When we search Kubernetes Engine and click “Clusters”, we can see the cluster we created is shown here. Since we are using region=us-west1, machine-type=g1-small and num-nodes=1, there are total 3 instances with g1-small size, and each zone contains one node.
In the yaml file, we created two volumes with 10 GB for wordpress and mysql respectively.
All the storage we created can be found in this page.
In deployment yaml file, we focus on the “spec”, it states the planning for the application we want.
We define only 1 replica is required, the MySQL version is 5.6 with port 3306, the volumes is called mysql-volumeclaim which is created before.
Similarly, for WordPress we also define 1 replica, set the DB environment and attach the volume which is created before.
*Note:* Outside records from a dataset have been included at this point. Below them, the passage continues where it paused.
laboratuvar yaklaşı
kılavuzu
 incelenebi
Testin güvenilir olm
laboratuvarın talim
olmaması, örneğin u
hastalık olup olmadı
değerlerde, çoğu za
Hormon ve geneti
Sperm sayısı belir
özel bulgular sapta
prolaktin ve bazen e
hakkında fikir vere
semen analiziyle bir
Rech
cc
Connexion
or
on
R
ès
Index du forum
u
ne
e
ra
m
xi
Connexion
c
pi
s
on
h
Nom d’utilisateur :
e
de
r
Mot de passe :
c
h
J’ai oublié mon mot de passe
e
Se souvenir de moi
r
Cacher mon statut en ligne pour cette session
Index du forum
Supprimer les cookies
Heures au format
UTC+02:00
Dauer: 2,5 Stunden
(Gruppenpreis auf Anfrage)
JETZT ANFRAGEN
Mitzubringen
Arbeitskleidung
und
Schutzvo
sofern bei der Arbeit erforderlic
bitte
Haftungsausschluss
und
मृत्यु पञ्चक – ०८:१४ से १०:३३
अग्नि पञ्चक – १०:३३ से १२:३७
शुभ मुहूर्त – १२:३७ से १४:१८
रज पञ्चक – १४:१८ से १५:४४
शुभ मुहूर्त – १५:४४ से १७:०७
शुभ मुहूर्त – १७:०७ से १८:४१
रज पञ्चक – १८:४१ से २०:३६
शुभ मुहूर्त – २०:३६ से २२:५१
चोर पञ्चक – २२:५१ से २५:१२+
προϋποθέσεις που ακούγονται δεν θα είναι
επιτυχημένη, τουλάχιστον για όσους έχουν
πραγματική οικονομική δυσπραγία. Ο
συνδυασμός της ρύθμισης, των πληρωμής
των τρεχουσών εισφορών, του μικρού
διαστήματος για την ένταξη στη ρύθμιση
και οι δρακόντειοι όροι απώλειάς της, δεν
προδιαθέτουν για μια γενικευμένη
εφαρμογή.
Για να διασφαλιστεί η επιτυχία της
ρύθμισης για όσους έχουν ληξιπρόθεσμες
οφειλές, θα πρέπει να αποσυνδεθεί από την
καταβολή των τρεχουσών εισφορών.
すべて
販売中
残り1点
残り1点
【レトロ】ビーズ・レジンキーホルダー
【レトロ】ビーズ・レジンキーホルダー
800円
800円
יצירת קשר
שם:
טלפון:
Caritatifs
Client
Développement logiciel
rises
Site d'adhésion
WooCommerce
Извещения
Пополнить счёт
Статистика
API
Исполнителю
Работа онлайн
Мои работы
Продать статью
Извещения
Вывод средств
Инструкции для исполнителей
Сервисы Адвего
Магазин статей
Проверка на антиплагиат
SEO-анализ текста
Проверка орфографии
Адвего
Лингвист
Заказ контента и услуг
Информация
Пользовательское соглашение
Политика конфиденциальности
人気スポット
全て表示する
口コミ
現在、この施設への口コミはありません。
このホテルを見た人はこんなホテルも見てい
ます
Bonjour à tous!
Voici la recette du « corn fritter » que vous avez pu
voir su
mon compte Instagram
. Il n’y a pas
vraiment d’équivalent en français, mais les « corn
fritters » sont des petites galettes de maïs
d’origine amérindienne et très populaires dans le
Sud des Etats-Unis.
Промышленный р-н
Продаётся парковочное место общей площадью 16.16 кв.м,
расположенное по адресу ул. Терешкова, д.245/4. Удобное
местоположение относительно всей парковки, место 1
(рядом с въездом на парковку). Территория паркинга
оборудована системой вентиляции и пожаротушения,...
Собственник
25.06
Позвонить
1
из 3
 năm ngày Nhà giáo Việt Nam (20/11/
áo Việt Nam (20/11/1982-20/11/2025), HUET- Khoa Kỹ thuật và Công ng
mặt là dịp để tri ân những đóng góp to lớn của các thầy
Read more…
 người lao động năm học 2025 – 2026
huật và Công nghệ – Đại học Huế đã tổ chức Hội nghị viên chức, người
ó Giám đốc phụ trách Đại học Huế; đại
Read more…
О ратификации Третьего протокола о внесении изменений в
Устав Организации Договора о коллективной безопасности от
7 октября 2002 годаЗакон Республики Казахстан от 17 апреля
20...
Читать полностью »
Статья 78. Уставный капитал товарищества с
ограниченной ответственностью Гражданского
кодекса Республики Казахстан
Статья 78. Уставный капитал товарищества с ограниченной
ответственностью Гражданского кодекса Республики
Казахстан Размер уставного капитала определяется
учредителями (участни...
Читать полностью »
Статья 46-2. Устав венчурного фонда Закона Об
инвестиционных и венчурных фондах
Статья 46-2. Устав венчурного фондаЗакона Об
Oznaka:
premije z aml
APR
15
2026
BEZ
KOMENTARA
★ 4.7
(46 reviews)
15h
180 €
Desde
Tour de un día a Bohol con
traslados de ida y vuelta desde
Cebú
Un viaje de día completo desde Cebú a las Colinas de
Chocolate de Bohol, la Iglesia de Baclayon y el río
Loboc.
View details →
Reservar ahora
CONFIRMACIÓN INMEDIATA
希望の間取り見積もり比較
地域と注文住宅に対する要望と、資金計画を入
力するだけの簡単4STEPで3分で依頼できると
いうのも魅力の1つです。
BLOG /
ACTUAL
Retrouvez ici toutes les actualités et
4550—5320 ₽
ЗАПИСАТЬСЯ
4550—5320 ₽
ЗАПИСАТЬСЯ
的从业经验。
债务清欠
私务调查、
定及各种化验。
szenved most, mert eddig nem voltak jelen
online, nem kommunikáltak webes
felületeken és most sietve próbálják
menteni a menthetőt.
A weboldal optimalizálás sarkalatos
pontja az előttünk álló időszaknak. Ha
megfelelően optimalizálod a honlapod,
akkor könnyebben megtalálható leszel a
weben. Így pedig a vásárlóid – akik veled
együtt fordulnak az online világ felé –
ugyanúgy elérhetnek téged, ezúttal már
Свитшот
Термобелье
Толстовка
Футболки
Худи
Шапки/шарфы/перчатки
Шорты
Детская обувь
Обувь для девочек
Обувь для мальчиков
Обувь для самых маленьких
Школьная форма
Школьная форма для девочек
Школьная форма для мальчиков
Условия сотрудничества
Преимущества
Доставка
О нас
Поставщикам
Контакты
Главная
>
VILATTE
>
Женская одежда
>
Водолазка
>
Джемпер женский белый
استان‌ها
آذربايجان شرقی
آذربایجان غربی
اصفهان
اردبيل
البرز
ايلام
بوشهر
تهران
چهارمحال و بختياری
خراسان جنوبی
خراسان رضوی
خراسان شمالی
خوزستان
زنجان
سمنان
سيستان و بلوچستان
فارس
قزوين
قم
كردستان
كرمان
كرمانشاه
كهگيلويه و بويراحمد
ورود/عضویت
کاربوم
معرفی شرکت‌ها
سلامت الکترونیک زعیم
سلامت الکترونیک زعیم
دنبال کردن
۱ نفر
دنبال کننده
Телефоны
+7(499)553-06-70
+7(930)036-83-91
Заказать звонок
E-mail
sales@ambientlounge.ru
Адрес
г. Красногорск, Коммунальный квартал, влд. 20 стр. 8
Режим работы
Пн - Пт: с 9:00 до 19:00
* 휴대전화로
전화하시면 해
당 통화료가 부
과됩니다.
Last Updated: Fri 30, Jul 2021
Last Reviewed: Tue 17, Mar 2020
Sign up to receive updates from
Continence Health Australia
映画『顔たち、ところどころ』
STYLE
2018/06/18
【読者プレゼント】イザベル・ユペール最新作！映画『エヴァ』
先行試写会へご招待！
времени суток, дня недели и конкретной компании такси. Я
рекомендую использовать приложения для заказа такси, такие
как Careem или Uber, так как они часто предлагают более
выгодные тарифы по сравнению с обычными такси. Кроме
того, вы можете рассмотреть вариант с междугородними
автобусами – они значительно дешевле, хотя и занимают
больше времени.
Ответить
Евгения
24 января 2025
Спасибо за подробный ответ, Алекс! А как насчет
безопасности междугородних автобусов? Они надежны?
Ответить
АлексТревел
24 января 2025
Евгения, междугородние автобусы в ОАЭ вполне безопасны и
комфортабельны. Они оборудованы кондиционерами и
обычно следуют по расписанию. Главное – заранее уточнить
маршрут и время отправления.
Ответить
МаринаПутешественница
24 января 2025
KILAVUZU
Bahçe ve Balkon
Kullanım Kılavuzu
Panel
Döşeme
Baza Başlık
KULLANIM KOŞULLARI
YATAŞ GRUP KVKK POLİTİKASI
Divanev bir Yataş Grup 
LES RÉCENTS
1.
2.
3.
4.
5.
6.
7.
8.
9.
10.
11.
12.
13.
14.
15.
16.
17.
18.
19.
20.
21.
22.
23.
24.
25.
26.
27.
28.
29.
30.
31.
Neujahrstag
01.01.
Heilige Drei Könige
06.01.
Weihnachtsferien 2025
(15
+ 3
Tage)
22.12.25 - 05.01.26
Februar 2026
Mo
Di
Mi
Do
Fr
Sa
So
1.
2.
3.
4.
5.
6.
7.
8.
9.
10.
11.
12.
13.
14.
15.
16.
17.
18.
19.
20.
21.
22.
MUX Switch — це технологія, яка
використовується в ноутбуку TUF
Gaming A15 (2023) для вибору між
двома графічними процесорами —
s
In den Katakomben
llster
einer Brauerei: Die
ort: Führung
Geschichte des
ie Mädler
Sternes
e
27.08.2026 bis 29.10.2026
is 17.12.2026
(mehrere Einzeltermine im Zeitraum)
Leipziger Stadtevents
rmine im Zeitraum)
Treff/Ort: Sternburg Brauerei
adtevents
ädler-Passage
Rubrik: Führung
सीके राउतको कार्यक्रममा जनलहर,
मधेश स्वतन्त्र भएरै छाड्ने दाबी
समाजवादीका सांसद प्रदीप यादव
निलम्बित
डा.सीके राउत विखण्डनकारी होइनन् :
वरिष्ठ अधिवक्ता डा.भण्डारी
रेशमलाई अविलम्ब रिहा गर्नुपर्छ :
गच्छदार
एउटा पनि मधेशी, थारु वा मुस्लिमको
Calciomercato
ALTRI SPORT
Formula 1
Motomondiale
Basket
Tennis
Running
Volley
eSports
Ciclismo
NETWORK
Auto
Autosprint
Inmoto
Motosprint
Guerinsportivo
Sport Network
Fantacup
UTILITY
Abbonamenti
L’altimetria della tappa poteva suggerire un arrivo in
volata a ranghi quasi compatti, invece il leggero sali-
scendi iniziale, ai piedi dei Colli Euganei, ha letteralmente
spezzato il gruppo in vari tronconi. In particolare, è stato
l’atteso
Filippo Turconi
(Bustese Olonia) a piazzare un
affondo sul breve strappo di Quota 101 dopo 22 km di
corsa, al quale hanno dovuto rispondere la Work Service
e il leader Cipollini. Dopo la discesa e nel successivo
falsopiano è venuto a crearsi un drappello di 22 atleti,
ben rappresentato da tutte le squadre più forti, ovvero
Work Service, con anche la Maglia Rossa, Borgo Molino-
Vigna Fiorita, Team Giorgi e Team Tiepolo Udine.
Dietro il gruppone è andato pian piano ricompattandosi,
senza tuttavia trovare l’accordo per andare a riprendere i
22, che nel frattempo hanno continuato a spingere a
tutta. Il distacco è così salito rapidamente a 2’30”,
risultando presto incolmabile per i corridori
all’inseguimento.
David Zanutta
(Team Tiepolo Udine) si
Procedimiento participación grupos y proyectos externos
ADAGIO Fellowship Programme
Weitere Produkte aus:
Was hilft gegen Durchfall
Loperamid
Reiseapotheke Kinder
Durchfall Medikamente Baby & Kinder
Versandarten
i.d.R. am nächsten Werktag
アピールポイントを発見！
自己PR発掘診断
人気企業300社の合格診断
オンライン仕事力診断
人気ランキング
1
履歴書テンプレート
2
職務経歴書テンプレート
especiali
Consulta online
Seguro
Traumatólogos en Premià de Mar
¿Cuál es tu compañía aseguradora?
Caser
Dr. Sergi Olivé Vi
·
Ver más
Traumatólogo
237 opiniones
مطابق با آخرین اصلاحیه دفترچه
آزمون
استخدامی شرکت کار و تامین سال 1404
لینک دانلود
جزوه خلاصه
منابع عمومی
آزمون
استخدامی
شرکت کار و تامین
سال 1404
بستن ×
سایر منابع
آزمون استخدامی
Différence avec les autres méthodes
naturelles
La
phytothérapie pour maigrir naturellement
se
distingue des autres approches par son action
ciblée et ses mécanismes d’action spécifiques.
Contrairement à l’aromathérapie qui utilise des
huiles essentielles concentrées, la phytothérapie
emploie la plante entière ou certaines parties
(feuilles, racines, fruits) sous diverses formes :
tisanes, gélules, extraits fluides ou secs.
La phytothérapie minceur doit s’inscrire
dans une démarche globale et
In “Workloads” page, we can see the status of the deployment.
All the secrets can be found in “Configuration”.
In service, we have to define the type of the service. For MySQL, we only want it works in internal cluster, so we choose ClusterIP, but for WordPress we want it to facing internet, so we choose LoadBalancer. Actually, we cloud also set port forwarding here, but we just keep the original i.e. the source port is the same as target port.
Similarly, we can check the status of service in “Services & Ingress” page.
Once all the yaml file is ready, we apply it to deploy.
Please note that on the “Services & Ingress” page, we can see the external IP of the WordPress application.
When we click on the endpoint, it will show the installation page here, that means WordPress is sucessfully deployed.
Testing Instance Failure
In “Details” tab, we scroll down and click “default-pool”.
Then we scroll down and see 3 instances are running. What happen if we delete one instance? Let’s try.
The instance is deleted. But we can see one of the instance groups is trying to add back one more instance.
Then if we wait for few minutes, the instance is re-created automatically. And the WordPress application resumes nomally.
Same as all my previous articles, I write a cleanup script for you to cleanup everything we create in this tutorial.
To sum up, Kubernetes is definitely the trending in DevOps. In future, Kubernetes will focus more on stability and security, also there are many new tools for operating and deploying Kubernetes like Helm. Helm is a Kubernetes package-manager that helps us manage Kubernetes applications. In addition, there are some new projects based on Kubernetes like Knative, K3S and K3OS. Thus, Kubernetes is worth to learn.